XX век ознаменовался беспрецедентно радикальными сдвигами в области художественного творчества, которые связаны прежде всего со становлением и упрочением модернистских течений и направлений, в частности авангардизма (см. с. 365). На новые явления в творческой практике, естественно, откликнулись теоретики искусства. Много (в самых разных вариациях) говорилось, чтоXX столетие – это новая, высшая стадия всемирного литературно-»художественного процесса. Характеризовалась эта стадия и как упрочение в произведениях личной авторской мифологии (символистская эстетика), и как исторически неизбежное торжество социалистического реализма (марксистское литературоведение), и (в составе постмодернизма) как благой уход искусства от проблемное™, серьезности, духовных глубин – от всего, что напоминает учительство и пророчество, уход во имя игровой легкости, вольной эссеистики и нескончаемого обновления художественного языка. Подобного рода теоретические построения имеют «направленческий» и революционный характер. Они, как правило, отмечены оптимизмом, порой безоглядным, ибо сопряжены с осознанием и переживанием художественной современности как некоего начала и кануна. Эти теории склонны к «антитрадиционализму», проникнуты недоверием к преемственности. В своем большинстве новаторские веяния эстетической мысли замешаны на дрожжах ницшеанского атеизма и нигилизма.

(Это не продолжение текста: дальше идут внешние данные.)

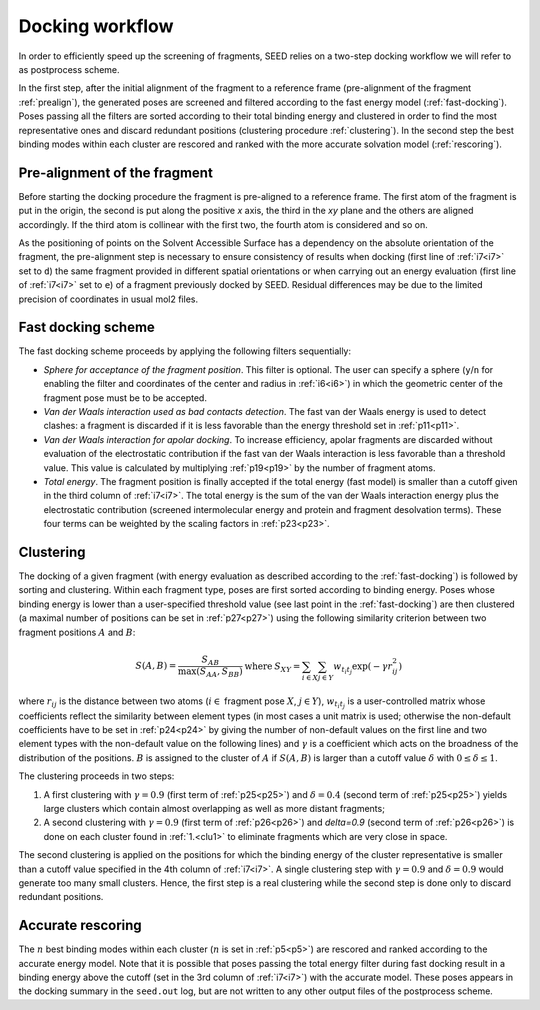 Docking workflow
================

In order to efficiently speed up the screening of fragments, SEED relies on a two-step docking 
workflow we will refer to as postprocess scheme.

In the first step, after the initial alignment of the fragment to a reference frame 
(pre-alignment of the fragment :ref:`prealign`), 
the generated poses are screened and filtered according to the fast energy model 
(:ref:`fast-docking`). Poses passing all the filters are 
sorted according to their total binding energy and clustered in order to find 
the most representative ones and discard redundant 
positions (clustering procedure :ref:`clustering`). 
In the second step the best binding modes within each cluster 
are rescored and ranked with the more accurate solvation model (:ref:`rescoring`).

.. _prealign:

Pre-alignment of the fragment
-----------------------------

Before starting the docking procedure the fragment is pre-aligned 
to a reference frame. The first atom of the fragment is put in the origin, 
the second is put along the positive *x* axis, the third in the *xy* plane and 
the others are aligned accordingly. If the third atom is collinear with the first two, 
the fourth atom is considered and so on. 

As the positioning of points on the Solvent Accessible Surface has a dependency 
on the absolute orientation of the fragment, 
the pre-alignment step is necessary to ensure consistency of results 
when docking (first line of :ref:`i7<i7>` set to ``d``) the same fragment 
provided in different spatial orientations or when carrying out an 
energy evaluation (first line of :ref:`i7<i7>` set to ``e``) of a fragment 
previously docked by SEED. Residual differences may be due to the 
limited precision of coordinates in usual mol2 files.

.. _fast-docking:

Fast docking scheme 
-------------------

The fast docking scheme proceeds by applying the following filters sequentially:

* *Sphere for acceptance of the fragment position*.
  This filter is optional. The user can specify a sphere 
  (``y``/``n`` for enabling the filter and coordinates of the center and radius in 
  :ref:`i6<i6>`) in which the geometric center of the fragment pose must be 
  to be accepted.

* *Van der Waals interaction used as bad contacts detection*.
  The fast van der Waals energy is used to detect clashes: 
  a fragment is discarded if it is less favorable than the energy threshold 
  set in :ref:`p11<p11>`.

* *Van der Waals interaction for apolar docking*.
  To increase efficiency, apolar fragments are discarded without evaluation 
  of the electrostatic contribution if the fast van der Waals interaction is 
  less favorable than a threshold value. This value is 
  calculated by multiplying :ref:`p19<p19>` by the number of fragment atoms.

* *Total energy*.
  The fragment position is finally accepted if the total energy (fast model) 
  is smaller than a cutoff given in the third column of :ref:`i7<i7>`. 
  The total energy is the sum of the van der Waals interaction energy plus 
  the electrostatic contribution (screened intermolecular energy and 
  protein and fragment desolvation terms). These four terms can be 
  weighted by the scaling factors in :ref:`p23<p23>`.

.. _clustering:

Clustering
----------

The docking of a given fragment (with energy evaluation as 
described according to the :ref:`fast-docking`) is followed by sorting and clustering. 
Within each fragment type, poses are first sorted according to binding energy. 
Poses whose binding energy is lower than a user-specified threshold value 
(see last point in the :ref:`fast-docking`) are then clustered 
(a maximal number of positions can be set in :ref:`p27<p27>`) using the following 
similarity criterion between two fragment positions :math:`A` and :math:`B`: 

.. math::
  \begin{eqnarray}
  S(A,B)=\frac{S_{AB}}{\max (S_{AA},S_{BB})} & \mbox{ where } & 
    S_{XY}=\sum_{i \in X} \sum_{j \in Y} w_{t_i t_j} \exp (- \gamma r^2_{ij})
  \end{eqnarray}
  
where :math:`r_{ij}` is the distance between two atoms (:math:`i \in` fragment 
pose :math:`X`, :math:`j \in Y`), :math:`w_{t_i t_j}` is a user-controlled 
matrix whose coefficients reflect the similarity between element types 
(in most cases a unit matrix is used; otherwise the non-default coefficients 
have to be set in :ref:`p24<p24>` by giving the number of non-default 
values on the first line and two element types with the non-default value 
on the following lines) and :math:`\gamma` is a coefficient which acts on 
the broadness of the distribution
of the positions. :math:`B` is assigned to the cluster of 
:math:`A` if :math:`S(A,B)` is larger than a cutoff value 
:math:`\delta` with :math:`0 \leq \delta \leq 1`.
 
The clustering proceeds in two steps:

.. _clu1:

#.  A first clustering with :math:`\gamma=0.9` (first term of :ref:`p25<p25>`) 
    and :math:`\delta=0.4` (second term of :ref:`p25<p25>`) yields 
    large clusters which contain almost overlapping as well as more distant fragments; 
#.  A second clustering with :math:`\gamma=0.9` (first term of :ref:`p26<p26>`) 
    and `\delta=0.9` (second term of :ref:`p26<p26>`) is done on each 
    cluster found in :ref:`1.<clu1>` to eliminate fragments which are very close in space.
     
The second clustering is applied on the positions for which the binding energy 
of the cluster representative is smaller than a cutoff value specified 
in the 4th column of :ref:`i7<i7>`. A single clustering step 
with :math:`\gamma=0.9` and :math:`\delta=0.9` would generate too many 
small clusters. Hence, the first step is a real clustering while the 
second step is done only to discard redundant positions. 

.. _rescoring:

Accurate rescoring 
------------------

The :math:`n` best binding modes within each cluster 
(:math:`n` is set in :ref:`p5<p5>`) are rescored and ranked according to the 
accurate energy model. Note that it is possible that poses passing the total
energy filter during fast docking result in a binding energy above the cutoff 
(set in the 3rd column of :ref:`i7<i7>`) with the accurate model. These poses 
appears in the docking summary in the ``seed.out`` log, but are not written to 
any other output files of the postprocess scheme.

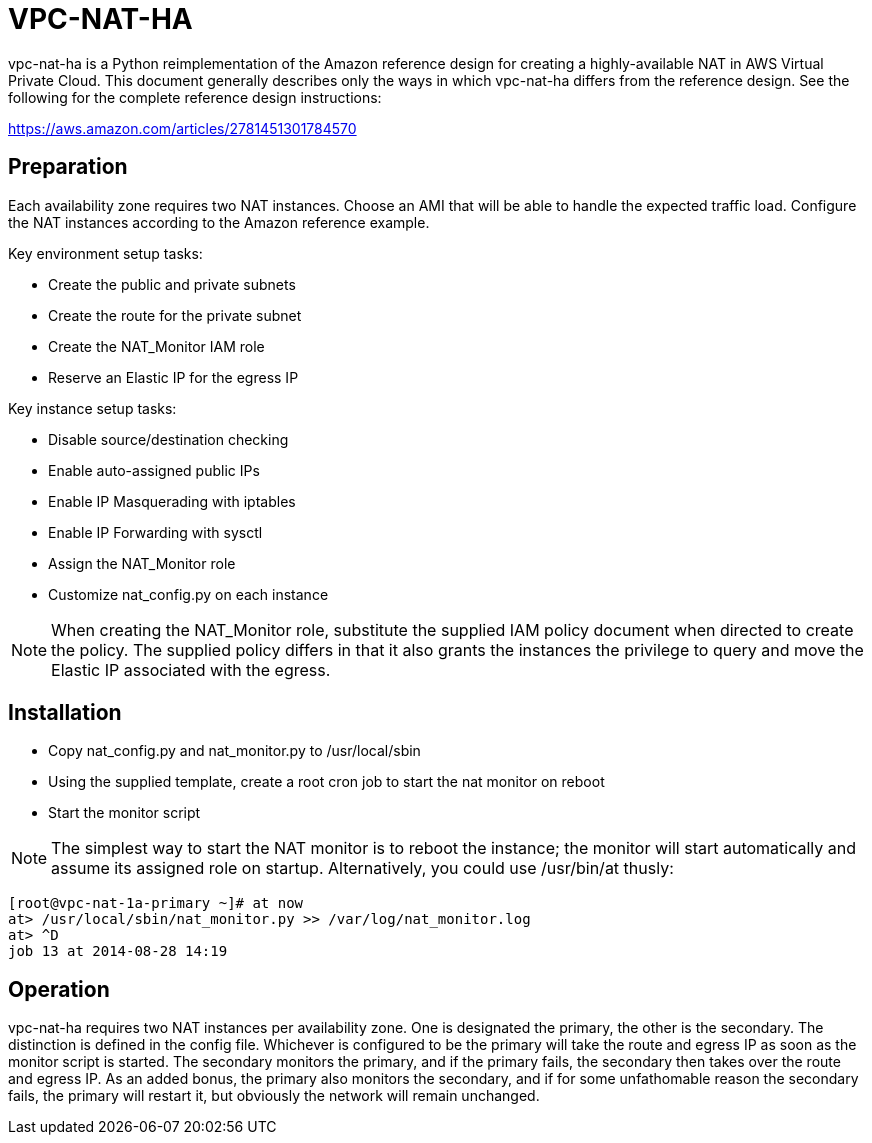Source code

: = VPC-NAT-HA

vpc-nat-ha is a Python reimplementation of the Amazon reference design for creating a highly-available NAT in AWS Virtual Private Cloud. This document generally describes only the ways in which vpc-nat-ha differs from the reference design. See the following for the complete reference design instructions:

https://aws.amazon.com/articles/2781451301784570

== Preparation
Each availability zone requires two NAT instances. Choose an AMI that will be able to handle the expected traffic load. Configure the NAT instances according to the Amazon reference example.

Key environment setup tasks:

* Create the public and private subnets
* Create the route for the private subnet
* Create the NAT_Monitor IAM role
* Reserve an Elastic IP for the egress IP

Key instance setup tasks:

* Disable source/destination checking
* Enable auto-assigned public IPs
* Enable IP Masquerading with iptables
* Enable IP Forwarding with sysctl
* Assign the NAT_Monitor role
* Customize nat_config.py on each instance

NOTE: When creating the NAT_Monitor role, substitute the supplied IAM policy document when directed to create the policy. The supplied policy differs in that it also grants the instances the privilege to query and move the Elastic IP associated with the egress.

== Installation
* Copy nat_config.py and nat_monitor.py to /usr/local/sbin
* Using the supplied template, create a root cron job to start the nat monitor on reboot
* Start the monitor script

NOTE: The simplest way to start the NAT monitor is to reboot the instance; the monitor will start automatically and assume its assigned role on startup. Alternatively, you could use /usr/bin/at thusly:
```
[root@vpc-nat-1a-primary ~]# at now
at> /usr/local/sbin/nat_monitor.py >> /var/log/nat_monitor.log
at> ^D
job 13 at 2014-08-28 14:19
```

== Operation
vpc-nat-ha requires two NAT instances per availability zone. One is designated the primary, the other is the secondary. The distinction is defined in the config file. Whichever is configured to be the primary will take the route and egress IP as soon as the monitor script is started. The secondary monitors the primary, and if the primary fails, the secondary then takes over the route and egress IP.
As an added bonus, the primary also monitors the secondary, and if for some unfathomable reason the secondary fails, the primary will restart it, but obviously the network will remain unchanged.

Революционные, радикально модернистские и авангардистские (86) художественные установки и теоретические построения вызвали многочисленные суждения противоположной направленности, в частности разговоры о кризисе искусства. В 1918 г. брошюру под этим названием опубликовал Н.А. Бердяев[242]. Позже говорилось, что техника и технический разум выхолащивают источники искусства и ведут его к гибели[243]; что ныне совершается медленная смерть искусства[244]. По словам всемирно известного социолога П.А. Сорокина, современное искусство, создающее «гротескные псевдоценности», являет собой «музей социальной и культурной патологии»; это искусство «унижения и поношения человека» «подготавливает почву для своей собственной гибели»[245]. Негативным сторонам своей художественной современности посвятил специальную монографию (1937) В.В. Вейдле, один из видных гуманитариев русского зарубежья. Он утверждал, что ныне резко возросла «отчужденность художника среди людей», понимаемых им как безликая масса, что «культура все дальше уходит от органической совместности человека и природы», что художественная деятельность перестала питаться христианской верой. И делал весьма жесткий вывод: «Искусство <...> –мертвый, чающий воскресения»[246].

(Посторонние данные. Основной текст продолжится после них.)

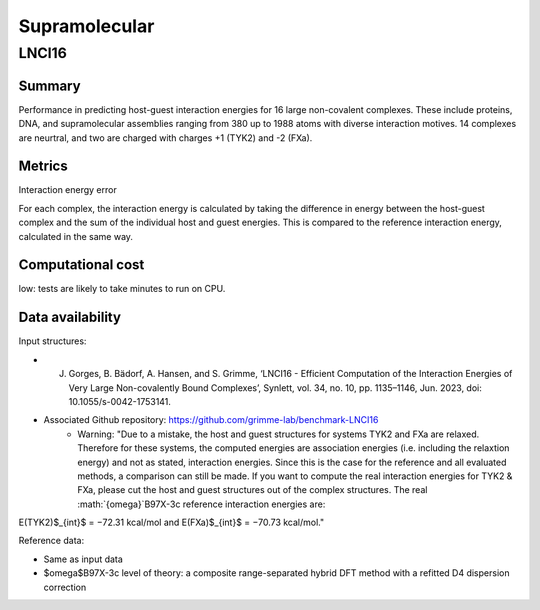 ==============
Supramolecular
==============

LNCI16
======

Summary
-------

Performance in predicting host-guest interaction energies for 16 large non-covalent
complexes. These include proteins, DNA, and supramolecular assemblies ranging from 380
up to 1988 atoms with diverse interaction motives. 14 complexes are neurtral, and two are
charged with charges +1 (TYK2) and -2 (FXa).

Metrics
-------

Interaction energy error

For each complex, the interaction energy is calculated by taking the difference in energy
between the host-guest complex and the sum of the individual host and guest energies. This is
compared to the reference interaction energy, calculated in the same way.


Computational cost
------------------

low: tests are likely to take minutes to run on CPU.

Data availability
-----------------

Input structures:

* J. Gorges, B. Bädorf, A. Hansen, and S. Grimme, ‘LNCI16 - Efficient Computation of the Interaction Energies of Very Large Non-covalently Bound Complexes’, Synlett, vol. 34, no. 10, pp. 1135–1146, Jun. 2023, doi: 10.1055/s-0042-1753141.
* Associated Github repository: https://github.com/grimme-lab/benchmark-LNCI16
    * Warning: "Due to a mistake, the host and guest structures for systems TYK2 and FXa are relaxed. Therefore for these systems, the computed energies are association energies (i.e. including the relaxtion energy) and not as stated, interaction energies. Since this is the case for the reference and all evaluated methods, a comparison can still be made. If you want to compute the real interaction energies for TYK2 & FXa, please cut the host and guest structures out of the complex structures. The real :math:`{\omega}`B97X-3c reference interaction energies are:
E(TYK2)$_{int}$ = −72.31 kcal/mol and E(FXa)$_{int}$ = −70.73 kcal/mol."

Reference data:

* Same as input data
* $\omega$B97X-3c level of theory: a composite range-separated hybrid DFT method with a refitted D4 dispersion correction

Подобного рода суждения были предварены гегелевской полемикой с эстетикой романтизма. Философ считал, что романтизм явился завершающей стадией искусства, за пределами которой удел художника сведется к чисто субъективному юмору, свойственному главным образом комедии. В «субъективации» искусства Гегель усматривал опасность его разложения, распада и утверждал, что в его эпоху намечается переход от искусства к философскому познанию, религиозным представлениям и прозе научного мышления; форма искусства перестает быть высшей потребностью духа[247].

Мысли о тотальном кризисе искусства, о его тупике и умирании, высказывавшиеся по следам Гегеля Хайдеггером и Маркузе, Сорокиным и Вейдле, односторонни и во многом уязвимы (подобно полярному представлению о XX веке как высшей стадии художественного дня). Истина о судьбах искусства, на наш взгляд, внеположна обозначенному спору. Прав Г.Г. Гадамер, сказавший, что конец искусства не настанет до тех пор, пока человек обладает волей выражать (87) свои мечтания и томления (Traume und Sehnsuchte): «Каждый ошибочно провозглашаемый конец искусства будет становиться началом нового искусства». Не отрицая серьезности кризисных явлений в современном искусстве (бесконечное тиражирование всяческих суррогатов и подделок, притупляющих эстетический вкус публики), известный немецкий ученый в то же время утверждал, что настоящие художники, как это ни трудно, в состоянии успешно противостоять контркультурным веяниям технической эпохи[248].

Наше столетие ознаменовалось не только упрочением болезненно-кризисных художественных явлений, но и (это, конечно, главное) величественными взлетами разных видов искусства, в том числе литературы. Опыт писателей XX в. нуждается в непредвзятом теоретическом обсуждении. Ныне становится все более насущным подведение итогов как утратам, так и обретениям, имевшим место в художественной жизни нашего столетия. (88).